Monet aimait se promener sur les sentiers du cap de la Hève à Sainte-Adresse, situé à l’extrémité sud de la côte d’Albâtre. Il en a exploré chaque recoin, portant un intérêt quasi-géologique au site. Les hautes falaises qui surplombent d’environ 100 mètres le niveau de la mer sont constituées de multiples couches sédimentaires de densité variable : des grès sombres et solides se mélangent à un tuffeau très poreux et à une craie blanche et sablonneuse. Le premier dessin du deuxième carnet, exécuté le 13 août 1856, est une étude détaillée pour Les Éboulis de la falaise (D29) au nord du cap de la Hève. Postérieur de quelques jours, un autre dessin daté du 3 septembre 1856 est une étude détaillée pour Les Basses Falaises (D40) qui se situent en contrebas des hautes falaises, dont Monet s’attache à rendre les différentes strates de la roche.
Dans ce pastel Sainte-Adresse, la cabane d’Alphonse Karr, Monet se place en contrebas du terrain, ce qui lui permet de concentrer son attention sur les caractéristiques tectoniques de celui-ci. Par une déclinaison subtile de bruns et de verts, ponctuée de taches blanches lumineuses, Monet structure son espace et traduit en couleurs et entrelacs les caractéristiques sédimentaires des falaises de la Hève. La petite cabane en bois et une barque de pêcheur laissent présager que nous nous trouvons à proximité du rivage.
Ce pastel pourrait être une première étude pour la peinture La Pointe de la Hève (W39), exécutée durant l’été 1864 en compagnie de Johan Barthold Jongkind (1819-1891). La composition a inspiré une version plus grande et étroitement liée, La Pointe de la Hève à marée basse , que Monet présente au Salon de 1865. Sur ces deux peintures, on distingue une même petite cabane précairement installée à flanc de colline entre un éboulement et un mouvement de terrain verdoyant. Par ailleurs, la comparaison avec un dessin d’Édouard Riou (1833-1900), représentant la cabane du journaliste Alphonse Karr (1808-1890) datant de la même période et une aquarelle du 7 septembre 1857, permet d’affiner la localisation . Sur ces deux feuilles, on retrouve des barques, des cabanes et peut-être même une excavation au-dessus des abris. Il pourrait s’agir de la cabane au bord de l’eau d’Alphonse Karr. Largement diffusé par les gravures de l’époque, ce lieu est devenu dès lors un véritable lieu de pèlerinage . Rédacteur en chef au Figaro en 1836, directeur du mensuel Les Guêpes à partir de 1839, Karr s’installe à Sainte-Adresse en 1841. Romancier célèbre, il façonne par ses écrits la renommée de la cité dionysienne.

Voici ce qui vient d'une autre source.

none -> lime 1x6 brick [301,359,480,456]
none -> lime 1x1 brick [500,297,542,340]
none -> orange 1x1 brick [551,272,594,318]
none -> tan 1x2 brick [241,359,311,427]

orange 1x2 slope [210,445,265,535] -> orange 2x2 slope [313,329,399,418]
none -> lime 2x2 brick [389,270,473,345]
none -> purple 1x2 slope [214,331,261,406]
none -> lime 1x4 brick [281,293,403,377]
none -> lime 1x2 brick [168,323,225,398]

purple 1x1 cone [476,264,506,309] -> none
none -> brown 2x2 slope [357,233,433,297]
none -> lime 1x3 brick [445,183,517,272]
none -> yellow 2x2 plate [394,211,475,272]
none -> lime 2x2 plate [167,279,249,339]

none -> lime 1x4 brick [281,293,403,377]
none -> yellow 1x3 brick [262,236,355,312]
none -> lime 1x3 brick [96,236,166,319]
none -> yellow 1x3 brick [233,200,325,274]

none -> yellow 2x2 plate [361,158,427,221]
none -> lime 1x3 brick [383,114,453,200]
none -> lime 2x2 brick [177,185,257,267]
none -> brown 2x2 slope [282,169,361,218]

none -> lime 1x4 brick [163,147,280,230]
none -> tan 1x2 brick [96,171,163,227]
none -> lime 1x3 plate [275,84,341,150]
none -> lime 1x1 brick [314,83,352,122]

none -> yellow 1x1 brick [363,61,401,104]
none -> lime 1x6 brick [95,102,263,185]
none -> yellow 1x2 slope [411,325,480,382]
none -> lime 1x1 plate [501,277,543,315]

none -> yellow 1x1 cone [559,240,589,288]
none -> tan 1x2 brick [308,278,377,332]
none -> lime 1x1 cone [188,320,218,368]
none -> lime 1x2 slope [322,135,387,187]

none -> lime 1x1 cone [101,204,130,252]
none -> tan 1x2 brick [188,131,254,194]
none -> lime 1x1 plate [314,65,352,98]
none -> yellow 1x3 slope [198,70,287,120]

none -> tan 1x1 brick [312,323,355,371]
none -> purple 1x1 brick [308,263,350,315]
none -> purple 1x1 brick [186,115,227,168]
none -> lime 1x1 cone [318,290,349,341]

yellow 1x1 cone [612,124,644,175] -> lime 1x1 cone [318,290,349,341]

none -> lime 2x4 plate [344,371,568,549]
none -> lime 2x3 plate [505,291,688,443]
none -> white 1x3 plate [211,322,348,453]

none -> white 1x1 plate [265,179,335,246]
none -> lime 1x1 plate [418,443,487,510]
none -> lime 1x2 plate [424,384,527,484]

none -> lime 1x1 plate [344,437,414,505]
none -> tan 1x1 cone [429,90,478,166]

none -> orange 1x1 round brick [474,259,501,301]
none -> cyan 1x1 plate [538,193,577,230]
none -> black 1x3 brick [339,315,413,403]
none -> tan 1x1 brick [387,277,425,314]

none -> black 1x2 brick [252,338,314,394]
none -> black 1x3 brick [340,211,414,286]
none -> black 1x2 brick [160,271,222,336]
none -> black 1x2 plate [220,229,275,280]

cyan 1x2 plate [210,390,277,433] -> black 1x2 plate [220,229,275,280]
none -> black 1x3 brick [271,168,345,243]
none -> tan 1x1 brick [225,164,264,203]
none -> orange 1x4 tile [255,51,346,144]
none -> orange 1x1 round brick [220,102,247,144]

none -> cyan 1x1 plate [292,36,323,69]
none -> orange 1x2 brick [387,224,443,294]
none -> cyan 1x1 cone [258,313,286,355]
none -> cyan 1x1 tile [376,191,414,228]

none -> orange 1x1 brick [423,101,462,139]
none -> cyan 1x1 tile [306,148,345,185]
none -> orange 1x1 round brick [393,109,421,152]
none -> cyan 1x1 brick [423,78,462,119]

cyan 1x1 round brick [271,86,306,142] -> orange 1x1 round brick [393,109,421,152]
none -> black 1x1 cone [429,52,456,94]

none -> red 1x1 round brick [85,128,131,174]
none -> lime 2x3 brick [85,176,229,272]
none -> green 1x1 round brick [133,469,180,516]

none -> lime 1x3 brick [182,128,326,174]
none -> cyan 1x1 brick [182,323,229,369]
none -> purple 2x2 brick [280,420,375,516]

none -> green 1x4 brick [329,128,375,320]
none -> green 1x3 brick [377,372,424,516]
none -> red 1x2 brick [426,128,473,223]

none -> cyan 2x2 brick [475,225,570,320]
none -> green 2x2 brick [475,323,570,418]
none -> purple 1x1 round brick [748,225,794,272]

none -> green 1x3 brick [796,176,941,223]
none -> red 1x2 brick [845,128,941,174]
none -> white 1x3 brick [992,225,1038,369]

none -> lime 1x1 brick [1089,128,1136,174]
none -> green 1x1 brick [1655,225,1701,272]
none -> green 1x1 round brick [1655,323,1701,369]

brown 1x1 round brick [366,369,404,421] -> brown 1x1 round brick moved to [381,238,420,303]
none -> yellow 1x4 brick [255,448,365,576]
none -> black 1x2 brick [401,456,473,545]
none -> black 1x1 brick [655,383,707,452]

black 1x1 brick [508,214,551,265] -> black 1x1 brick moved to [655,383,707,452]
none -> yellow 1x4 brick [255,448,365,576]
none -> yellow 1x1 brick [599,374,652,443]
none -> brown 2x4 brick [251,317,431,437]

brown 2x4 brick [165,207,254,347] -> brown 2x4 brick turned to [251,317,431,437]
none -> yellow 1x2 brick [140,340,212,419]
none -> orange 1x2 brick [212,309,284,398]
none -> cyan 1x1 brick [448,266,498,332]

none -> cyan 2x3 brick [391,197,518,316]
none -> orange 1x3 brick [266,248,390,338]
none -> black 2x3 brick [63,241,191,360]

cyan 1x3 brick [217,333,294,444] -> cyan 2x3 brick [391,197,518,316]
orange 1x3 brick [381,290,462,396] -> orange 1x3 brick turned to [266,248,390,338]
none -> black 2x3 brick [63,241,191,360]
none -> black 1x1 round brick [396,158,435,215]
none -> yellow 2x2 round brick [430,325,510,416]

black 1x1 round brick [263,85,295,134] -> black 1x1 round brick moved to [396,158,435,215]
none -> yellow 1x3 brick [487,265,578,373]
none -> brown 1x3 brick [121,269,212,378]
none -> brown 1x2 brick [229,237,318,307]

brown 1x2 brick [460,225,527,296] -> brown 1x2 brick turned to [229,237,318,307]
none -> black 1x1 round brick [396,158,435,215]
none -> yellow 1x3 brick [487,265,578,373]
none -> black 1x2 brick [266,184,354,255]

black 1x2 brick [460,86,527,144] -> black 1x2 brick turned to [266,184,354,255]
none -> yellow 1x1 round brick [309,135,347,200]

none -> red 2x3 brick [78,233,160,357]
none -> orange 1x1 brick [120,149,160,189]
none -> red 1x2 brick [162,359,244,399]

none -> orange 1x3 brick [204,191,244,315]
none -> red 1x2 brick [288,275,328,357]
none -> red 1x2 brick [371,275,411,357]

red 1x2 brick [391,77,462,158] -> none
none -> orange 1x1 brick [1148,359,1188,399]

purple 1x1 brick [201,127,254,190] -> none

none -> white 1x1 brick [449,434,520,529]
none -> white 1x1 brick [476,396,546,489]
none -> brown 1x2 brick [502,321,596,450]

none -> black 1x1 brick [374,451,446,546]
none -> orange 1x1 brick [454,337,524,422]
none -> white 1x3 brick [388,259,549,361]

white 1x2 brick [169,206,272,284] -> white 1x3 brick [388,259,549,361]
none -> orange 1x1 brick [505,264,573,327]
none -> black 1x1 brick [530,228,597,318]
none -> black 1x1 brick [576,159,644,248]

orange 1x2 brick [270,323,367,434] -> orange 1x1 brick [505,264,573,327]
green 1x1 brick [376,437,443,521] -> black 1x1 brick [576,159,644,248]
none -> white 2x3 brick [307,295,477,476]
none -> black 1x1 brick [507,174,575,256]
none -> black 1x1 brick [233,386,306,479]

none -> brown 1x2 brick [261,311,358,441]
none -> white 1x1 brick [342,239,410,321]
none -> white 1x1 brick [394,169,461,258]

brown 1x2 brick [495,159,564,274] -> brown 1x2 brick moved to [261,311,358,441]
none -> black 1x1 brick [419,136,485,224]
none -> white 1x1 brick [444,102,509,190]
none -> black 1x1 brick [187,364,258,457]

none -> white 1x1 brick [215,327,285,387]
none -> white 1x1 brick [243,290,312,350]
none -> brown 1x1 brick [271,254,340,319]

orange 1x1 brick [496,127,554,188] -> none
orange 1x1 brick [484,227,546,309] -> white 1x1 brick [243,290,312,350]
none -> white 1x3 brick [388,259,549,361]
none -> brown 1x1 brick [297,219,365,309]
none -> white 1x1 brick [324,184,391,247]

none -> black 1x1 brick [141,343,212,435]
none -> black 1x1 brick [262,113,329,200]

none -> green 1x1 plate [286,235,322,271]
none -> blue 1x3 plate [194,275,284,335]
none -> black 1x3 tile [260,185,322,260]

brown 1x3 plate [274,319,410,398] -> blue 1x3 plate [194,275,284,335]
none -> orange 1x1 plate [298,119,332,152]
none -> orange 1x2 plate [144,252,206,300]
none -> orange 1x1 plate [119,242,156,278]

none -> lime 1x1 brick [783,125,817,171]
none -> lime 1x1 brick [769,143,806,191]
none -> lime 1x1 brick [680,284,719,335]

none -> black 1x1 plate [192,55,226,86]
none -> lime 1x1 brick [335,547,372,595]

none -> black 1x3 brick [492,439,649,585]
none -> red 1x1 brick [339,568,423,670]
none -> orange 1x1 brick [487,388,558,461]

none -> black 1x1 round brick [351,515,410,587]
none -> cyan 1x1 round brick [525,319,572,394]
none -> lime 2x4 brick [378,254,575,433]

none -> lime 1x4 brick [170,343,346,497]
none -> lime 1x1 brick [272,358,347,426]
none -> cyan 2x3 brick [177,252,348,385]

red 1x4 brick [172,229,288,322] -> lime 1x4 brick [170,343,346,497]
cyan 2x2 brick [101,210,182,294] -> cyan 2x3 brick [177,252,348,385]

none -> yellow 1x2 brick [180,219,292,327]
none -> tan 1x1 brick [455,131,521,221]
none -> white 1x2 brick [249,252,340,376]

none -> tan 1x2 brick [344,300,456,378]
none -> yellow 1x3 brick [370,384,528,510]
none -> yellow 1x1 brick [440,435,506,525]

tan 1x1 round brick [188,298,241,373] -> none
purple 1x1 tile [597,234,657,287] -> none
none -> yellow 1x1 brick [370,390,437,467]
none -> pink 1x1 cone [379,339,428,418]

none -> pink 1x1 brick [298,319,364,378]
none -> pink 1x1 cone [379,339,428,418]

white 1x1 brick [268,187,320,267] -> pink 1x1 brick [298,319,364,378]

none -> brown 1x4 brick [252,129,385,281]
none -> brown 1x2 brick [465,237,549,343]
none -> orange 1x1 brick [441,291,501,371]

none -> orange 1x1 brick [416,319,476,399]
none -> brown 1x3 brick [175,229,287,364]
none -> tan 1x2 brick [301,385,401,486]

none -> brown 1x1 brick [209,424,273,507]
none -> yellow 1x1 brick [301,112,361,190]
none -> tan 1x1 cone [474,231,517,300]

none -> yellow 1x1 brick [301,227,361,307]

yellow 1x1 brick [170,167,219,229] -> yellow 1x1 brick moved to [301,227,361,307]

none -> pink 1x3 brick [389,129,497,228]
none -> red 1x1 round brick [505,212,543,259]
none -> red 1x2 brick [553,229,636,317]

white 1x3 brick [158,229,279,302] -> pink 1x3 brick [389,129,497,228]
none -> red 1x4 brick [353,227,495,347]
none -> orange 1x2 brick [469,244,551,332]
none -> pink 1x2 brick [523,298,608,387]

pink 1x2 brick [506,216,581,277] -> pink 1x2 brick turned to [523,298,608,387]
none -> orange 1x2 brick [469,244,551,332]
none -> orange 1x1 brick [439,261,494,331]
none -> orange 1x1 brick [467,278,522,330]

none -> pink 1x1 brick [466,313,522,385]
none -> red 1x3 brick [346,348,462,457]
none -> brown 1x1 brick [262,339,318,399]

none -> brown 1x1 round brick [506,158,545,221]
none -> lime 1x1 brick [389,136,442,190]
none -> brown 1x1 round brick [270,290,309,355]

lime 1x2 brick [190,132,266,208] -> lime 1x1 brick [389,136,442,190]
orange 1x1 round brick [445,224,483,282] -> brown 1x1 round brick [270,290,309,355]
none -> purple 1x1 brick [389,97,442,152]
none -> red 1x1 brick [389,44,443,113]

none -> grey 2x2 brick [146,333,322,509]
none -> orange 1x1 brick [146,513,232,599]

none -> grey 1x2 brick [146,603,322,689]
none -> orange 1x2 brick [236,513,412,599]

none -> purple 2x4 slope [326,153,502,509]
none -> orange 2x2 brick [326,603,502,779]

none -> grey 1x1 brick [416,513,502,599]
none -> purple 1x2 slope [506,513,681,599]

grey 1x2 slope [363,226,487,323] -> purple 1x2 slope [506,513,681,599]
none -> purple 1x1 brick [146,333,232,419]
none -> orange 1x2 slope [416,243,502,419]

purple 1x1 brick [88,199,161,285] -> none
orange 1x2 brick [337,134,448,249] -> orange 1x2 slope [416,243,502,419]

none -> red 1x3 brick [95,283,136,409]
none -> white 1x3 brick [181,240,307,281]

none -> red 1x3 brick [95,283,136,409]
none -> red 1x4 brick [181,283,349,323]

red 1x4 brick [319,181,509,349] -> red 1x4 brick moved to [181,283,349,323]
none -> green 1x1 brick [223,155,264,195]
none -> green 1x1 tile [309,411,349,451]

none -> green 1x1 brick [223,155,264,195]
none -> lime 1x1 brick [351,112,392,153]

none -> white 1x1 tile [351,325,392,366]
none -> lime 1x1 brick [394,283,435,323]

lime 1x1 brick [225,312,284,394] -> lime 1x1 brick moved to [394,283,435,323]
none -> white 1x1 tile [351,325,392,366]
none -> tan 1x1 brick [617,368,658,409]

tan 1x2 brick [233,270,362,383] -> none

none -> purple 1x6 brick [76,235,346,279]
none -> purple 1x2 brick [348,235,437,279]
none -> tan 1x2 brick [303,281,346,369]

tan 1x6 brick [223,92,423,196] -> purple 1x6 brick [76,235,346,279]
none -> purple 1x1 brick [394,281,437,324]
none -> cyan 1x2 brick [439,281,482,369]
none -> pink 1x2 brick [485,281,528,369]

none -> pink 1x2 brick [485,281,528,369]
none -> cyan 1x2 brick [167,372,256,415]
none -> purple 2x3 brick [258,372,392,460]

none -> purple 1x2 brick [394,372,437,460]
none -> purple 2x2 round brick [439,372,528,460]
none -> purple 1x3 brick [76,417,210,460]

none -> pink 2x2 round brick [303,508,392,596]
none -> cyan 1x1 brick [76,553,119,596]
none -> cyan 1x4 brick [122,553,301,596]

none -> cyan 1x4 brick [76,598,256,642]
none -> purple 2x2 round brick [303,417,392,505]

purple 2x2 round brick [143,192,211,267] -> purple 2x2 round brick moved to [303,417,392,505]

Ce pastel a fait partie de la prestigieuse collection du russe Ivan Chtchoukine (1817-1908), qui, de toute évidence, s’est passionné pour l’œuvre de Monet. Le 24 mars 1900, le collectionneur se sépare d’une grande partie de sa collection d’impressionnistes, afin d’acquérir des œuvres de peintres classiques espagnols. Le catalogue de la vente aux enchères comprend quarante-deux numéros, peintures et dessins à proportions égales. Parmi cet ensemble, des peintures de Cézanne, Degas, Sisley, Renoir et Van Gogh et des dessins de Boudin, Degas, Forain, Rops, Whistler ainsi que deux pastels de Monet : celui-ci, intitulé alors Les Falaises (CM27Z4), et Étretat, le cap d’Antifer (cmzse6), vendus respectivement 320 et 165 francs.